Like I say, I feel like my old self still. Not this 50-pounds lighter version. Eye contact from half the semi-cute to cute guys in the store? What the hell?
I didn’t mind it, not a bit. I just got taken off-guard by the third or fourth guy, since I’m used to one or two, you know? Let’s face it, everybody’s somebody’s type. You dress nice, look happy, someone’s bound to dig something about ya. It’s just about putting it out there. I find that easier now, though.
It’s not like the store was full, either, by the way. And I happen to know from living in this hood for 9 years that the store is most packed with cute-ish single-ish guys at 8ish on a Friday. That was just coincidence that I happened to go there then, when it was such a lovely visit.
But…
I felt, and feel, fucking awesome. What a wonderful experience to go from noticed now and then to just plain noticed. Even if it’s only tonight, it was just so unexpected and felt so nice.
I’ve always been cute. I doubt I’m hot. And I don’t care; I’m cute. That works. But I was always cute and really heavy. Now I’m cute and comfortable in my body. That’s a world of difference.
But I’m not mentally there yet. I don’t compute the difference between 16 and 22. I’m still shocked when I have enough room in the movie theatre seats to wiggle myself into a reclined position. Slumping?
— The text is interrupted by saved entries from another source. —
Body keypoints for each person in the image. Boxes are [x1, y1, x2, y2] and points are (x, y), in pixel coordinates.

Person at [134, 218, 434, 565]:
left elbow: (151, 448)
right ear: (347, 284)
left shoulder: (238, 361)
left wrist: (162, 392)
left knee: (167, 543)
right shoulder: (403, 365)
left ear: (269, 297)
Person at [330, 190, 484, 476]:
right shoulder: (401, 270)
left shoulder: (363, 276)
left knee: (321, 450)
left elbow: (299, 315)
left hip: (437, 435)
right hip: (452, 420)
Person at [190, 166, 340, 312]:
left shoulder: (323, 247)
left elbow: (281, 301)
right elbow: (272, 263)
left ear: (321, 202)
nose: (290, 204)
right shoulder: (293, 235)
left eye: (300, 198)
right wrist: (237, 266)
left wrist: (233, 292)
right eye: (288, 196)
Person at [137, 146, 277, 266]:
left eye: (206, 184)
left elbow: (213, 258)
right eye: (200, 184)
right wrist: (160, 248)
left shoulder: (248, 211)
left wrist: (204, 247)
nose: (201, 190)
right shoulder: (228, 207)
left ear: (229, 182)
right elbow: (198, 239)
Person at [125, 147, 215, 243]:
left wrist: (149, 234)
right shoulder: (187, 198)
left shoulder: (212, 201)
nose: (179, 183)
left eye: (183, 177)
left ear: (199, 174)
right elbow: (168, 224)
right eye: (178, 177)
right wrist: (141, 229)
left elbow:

Blah! Wiggling? Fabulous!
Psychologically, topping 50 pounds is one of those thresholds most of us just don’t think we can hit. Once we do, well, why not name our fucking number? I feel empowered.
So, to have tonight’s little surreal shopping trip in which I noticed getting noticed, and enjoyed returning some gazes, around the same time I’m cracking the Holy Grail of weight loss, 50 pounds, having never joined a weight loss group, bought a gym pass, had a dietician, or used any supplements…
Blows my fucking mind. What a happy convergence of milestones. I needed that. Seriously. I’m flattered. I feel warm and fuzzy.
Yet I’m really glad I’m having a night away from the madding crowd, a night in which I get to quietly appreciate this changing of the aesthetic guard.
My mindset, though, seems to have some serious catching up to do with my reality.
Maybe that’s the fun part. ‘Cause I’m sure having fun so far. đŸ˜‰
yay for weight loss and feeling good about ourselves….granted, i didn’t lose anywhere as much as you, i still lost some thanks to my having to bike to work (clutch broke on my car). i still don’t get all the glances either….i have been told i’m hot….but really? i don’t feel it.
besides, it really IS about how we project ourselves to the world that makes all the difference. it’s obvious that you are feeling pretty damn great about yourself, steff. as well you should. keep it up dahhlin’.